After visiting the school we stopped by one of the paramedic's house, she brought multiple children for me to examine, mostly family members. My favorite was a man asking why his son is irritable and throws tantrums at 30 months of age, very challenging to do in another language within 5 min of meeting the family. Not to mention, I have no sense of standard Bengali parenting.

Thursday, March 11, 2010

Driving Lessons


Yesterday was spent traveling from Dhaka to Kurigram, we rented a van with AC, we had 7 passengers and lots of bags squeezed together, for a long long drive. The majority of the road is large enough for one bus in each direction, but no one wants to wait behind the slower rickshaws, auto-rickshaws, CNGs, buses, trucks, tractors so there is a lot of passing. It's okay to pass (even when the line is solid, even around blind corners, even with oncoming traffic) if you just honk a lot.

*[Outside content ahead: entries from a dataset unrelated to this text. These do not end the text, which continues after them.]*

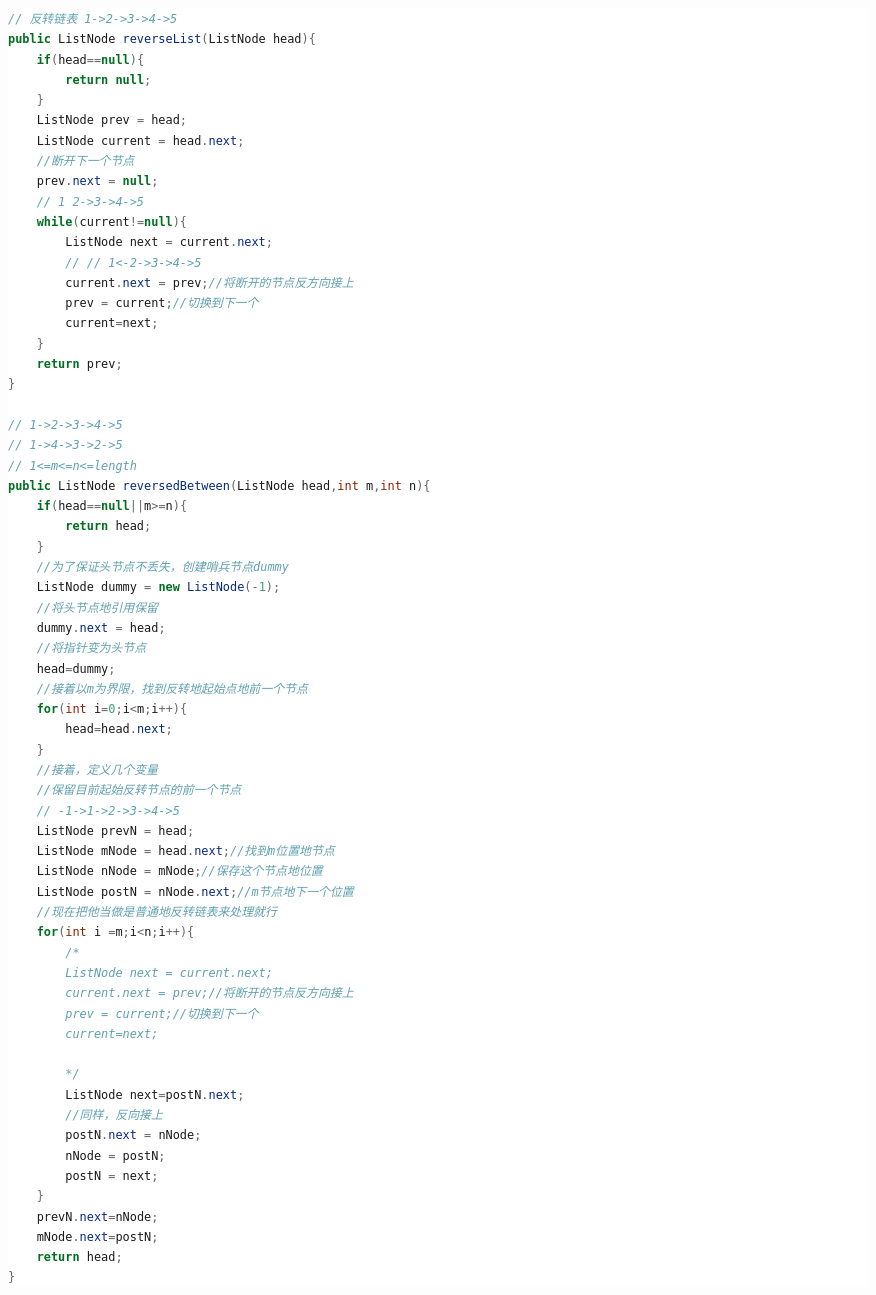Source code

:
 ```java
// 反转链表 1->2->3->4->5
public ListNode reverseList(ListNode head){
    if(head==null){
        return null;
    }
    ListNode prev = head;
    ListNode current = head.next;
    //断开下一个节点
    prev.next = null;
    // 1 2->3->4->5
    while(current!=null){
        ListNode next = current.next;
        // // 1<-2->3->4->5
        current.next = prev;//将断开的节点反方向接上
        prev = current;//切换到下一个
        current=next;
    }
    return prev;
}

// 1->2->3->4->5 
// 1->4->3->2->5
// 1<=m<=n<=length
public ListNode reversedBetween(ListNode head,int m,int n){
    if(head==null||m>=n){
        return head;
    }
    //为了保证头节点不丢失，创建哨兵节点dummy
    ListNode dummy = new ListNode(-1);
    //将头节点地引用保留
    dummy.next = head;
    //将指针变为头节点
    head=dummy;
    //接着以m为界限，找到反转地起始点地前一个节点
    for(int i=0;i<m;i++){
        head=head.next;
    }
    //接着，定义几个变量
    //保留目前起始反转节点的前一个节点
    // -1->1->2->3->4->5
    ListNode prevN = head;
    ListNode mNode = head.next;//找到m位置地节点
    ListNode nNode = mNode;//保存这个节点地位置
    ListNode postN = nNode.next;//m节点地下一个位置
    //现在把他当做是普通地反转链表来处理就行
    for(int i =m;i<n;i++){
        /*
        ListNode next = current.next;
        current.next = prev;//将断开的节点反方向接上
        prev = current;//切换到下一个
        current=next;
        
        */
        ListNode next=postN.next;
        //同样，反向接上
        postN.next = nNode;
        nNode = postN;
        postN = next;
    }
    prevN.next=nNode;
    mNode.next=postN;
    return head;
}
```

Nasiha in the back seat laughed each time Frida and I shook our heads in disbelief.
I kept thinking of Richard Scary's books, the scene was chaotic with vehicles made out of everything, full of everything, going every which way. The street is lined with markets, eating places, welding and carpenter shops. There were many brick factories (where people sit under umbrellas manually breaking bricks) and rice fields. People use little ponds along the road for bathing, washing clothes, washing cows, fishing, etc...
This morning we took rickshaws to the bus to Chilmari were we took a boat to the Emirates Floating Hospital (EFH). We stopped at a char (island in the river) and visited a satellite clinic. The chars are temporary islands that are formed by the river, once a new island appears it takes around 2-6 years to become cultivatable. According to my hosts, gundas (mafia) claim the char (it is hypothesized the gov gets a cut) and parcel it out to the settlers who use it for growing jute, corn, and rice. The settlers also work in nearby towns as rickshaw pullers. When the river takes away the char, the settlers loose their land. This is still more affordable than land on the mainland.
The children on the char came to see us, and followed us to the boat, we were like the pied piper, I included photos.

Tuesday, March 9, 2010

Transition


I arrived in Dhaka yesterday morning, got through customs without issue, and a car was waiting as well as Rupa to take me into the city. There is a lot of traffic here, and a lot of honking. The drivers are on the right side of the car, and at first I thought I was not used to the lanes, then I realized the lanes are theoretical, and a lot of traffic comes head on. Also traffic includes rickshaws, buses, cars, little three wheeled carts and pedestrians.
Most of the signs are in English, and many people here speak English. Rupa speaks English with an Indian accent, she says it helps.
Electricity is intermittent. When I arrived it was out and the elevator wasn't working, luckily I only had to carry my luggage up two flights of stairs. While it is warm and a bit humid, it's bearable when the AC turns off.
I am staying at the NGO's guesthouse, two other women are here as well, Helena and Freda from Sweden. They are architects who are working on a geography project involving the rivers. While walking in the market yesterday we had a lot of curious stares, people are friendly and eager to use their English.
The food has been spicy vegetable deliciousness, with green chili and lime garnish.
I woke up too early this morning, and can't fall back a sleep, I feel post call, but am sure I will be adjusted to the time change and flight by this time tomorrow.